We compared the binning schemes that scored the highest for each recoding strategy (Table 2) against the Dayhoff and Dayhoff 6-state recoded matrices by testing their performance under reasonably high levels of compositional heterogeneity. We recoded the data that we simulated for the compositional heterogeneity analysis (data simulated with inflation parameter 0.5 using the hypothetical tree 0.002 (Figure 1A)) using our Dayhoff 9-, 12-, 15-, and 18-state recoding strategies and reconstructed maximum-likelihood trees in RAxML. As in the main compositional heterogeneity analysis outlined above, we used the script is_mono_comphet.pl to test if the ten taxa labeled A and B were monophyletic and likewise the ten taxa labeled C and D were monophyletic. We also performed a z-test to compare the proportion of incorrect trees produced under Dayhoff-18 recoding (see Results for rationale) to those produced under non-recoding.

## Supplementary Material

All commands and versions of software used in this study are provided in the supplementary material. All data and scripts are available in the following GitHub repository: https://github.com/josephryan/Hernandez_Ryan_2019_Recoding Sim.

## Funding

This work was supported by the National Science Foundation under Grant Number 1542597; and the Graduate Research Fellowship Program to A.M.H. Additional funding to A.M.H. was provided by the Florida Education Fund Mcknight Doctoral Fellowship Program.

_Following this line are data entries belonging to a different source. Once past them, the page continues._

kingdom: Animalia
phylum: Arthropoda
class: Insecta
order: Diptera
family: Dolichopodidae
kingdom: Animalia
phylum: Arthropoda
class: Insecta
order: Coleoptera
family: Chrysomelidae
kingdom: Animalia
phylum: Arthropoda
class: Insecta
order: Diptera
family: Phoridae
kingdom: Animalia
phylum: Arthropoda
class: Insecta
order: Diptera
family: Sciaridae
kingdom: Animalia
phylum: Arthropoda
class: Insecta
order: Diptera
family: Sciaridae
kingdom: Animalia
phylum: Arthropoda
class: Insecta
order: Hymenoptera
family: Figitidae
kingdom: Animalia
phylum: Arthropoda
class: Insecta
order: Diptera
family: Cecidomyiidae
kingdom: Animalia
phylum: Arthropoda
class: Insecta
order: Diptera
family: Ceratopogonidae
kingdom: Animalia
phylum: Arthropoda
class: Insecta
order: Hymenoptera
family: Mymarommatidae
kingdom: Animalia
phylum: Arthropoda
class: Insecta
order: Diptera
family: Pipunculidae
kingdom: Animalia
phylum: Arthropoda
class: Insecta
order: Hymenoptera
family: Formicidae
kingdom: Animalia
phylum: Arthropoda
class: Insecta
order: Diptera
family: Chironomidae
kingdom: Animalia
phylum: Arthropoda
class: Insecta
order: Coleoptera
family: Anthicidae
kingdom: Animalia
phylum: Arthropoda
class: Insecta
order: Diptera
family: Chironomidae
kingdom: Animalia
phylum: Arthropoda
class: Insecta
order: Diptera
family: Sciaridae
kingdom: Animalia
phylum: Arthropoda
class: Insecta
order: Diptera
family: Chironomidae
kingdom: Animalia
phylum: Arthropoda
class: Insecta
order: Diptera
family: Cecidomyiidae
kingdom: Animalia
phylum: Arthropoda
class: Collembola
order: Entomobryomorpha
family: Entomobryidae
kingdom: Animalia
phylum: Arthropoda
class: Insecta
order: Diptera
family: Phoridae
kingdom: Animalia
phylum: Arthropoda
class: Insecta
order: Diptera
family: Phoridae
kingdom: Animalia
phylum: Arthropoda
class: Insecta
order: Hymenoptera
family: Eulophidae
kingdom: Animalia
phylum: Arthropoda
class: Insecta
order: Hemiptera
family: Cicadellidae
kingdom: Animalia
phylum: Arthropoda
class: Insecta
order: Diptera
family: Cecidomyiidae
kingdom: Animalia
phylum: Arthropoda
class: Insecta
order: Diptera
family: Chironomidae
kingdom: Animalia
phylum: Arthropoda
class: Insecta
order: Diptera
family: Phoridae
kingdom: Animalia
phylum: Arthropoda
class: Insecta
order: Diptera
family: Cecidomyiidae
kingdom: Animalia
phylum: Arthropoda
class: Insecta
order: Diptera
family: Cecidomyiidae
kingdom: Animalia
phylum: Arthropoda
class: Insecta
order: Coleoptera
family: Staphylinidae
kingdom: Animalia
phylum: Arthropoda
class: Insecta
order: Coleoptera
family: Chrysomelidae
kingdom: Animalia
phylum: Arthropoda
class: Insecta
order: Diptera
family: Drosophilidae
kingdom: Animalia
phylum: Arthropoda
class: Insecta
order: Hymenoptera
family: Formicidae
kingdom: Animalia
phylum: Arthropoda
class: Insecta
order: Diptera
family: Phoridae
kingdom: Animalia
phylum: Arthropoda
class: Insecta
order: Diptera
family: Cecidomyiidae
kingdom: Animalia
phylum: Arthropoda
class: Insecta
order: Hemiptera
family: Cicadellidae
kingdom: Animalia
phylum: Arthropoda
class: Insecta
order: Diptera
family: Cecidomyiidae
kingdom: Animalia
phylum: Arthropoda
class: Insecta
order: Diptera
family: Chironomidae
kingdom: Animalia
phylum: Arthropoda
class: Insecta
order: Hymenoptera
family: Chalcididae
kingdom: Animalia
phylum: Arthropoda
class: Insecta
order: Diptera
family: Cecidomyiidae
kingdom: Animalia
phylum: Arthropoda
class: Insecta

The funders had no role in study design, data collection and analysis, decision to publish, or preparation of the manuscript.

## Acknowledgements

We thank Melissa DeBiasse for providing comments on an earlier version of the manuscript and Gordon Burleigh, Christine Schnitzler, Marta Wayne, and Bryan Kolaczkowski for feedback on this project during A.M.H.’s committee meeting. The authors would like to express their thanks to David Swofford and Gavin Naylor for influential discussions at an early stage of the project. The views expressed in this paper do not necessarily reflect the views of those acknowledged.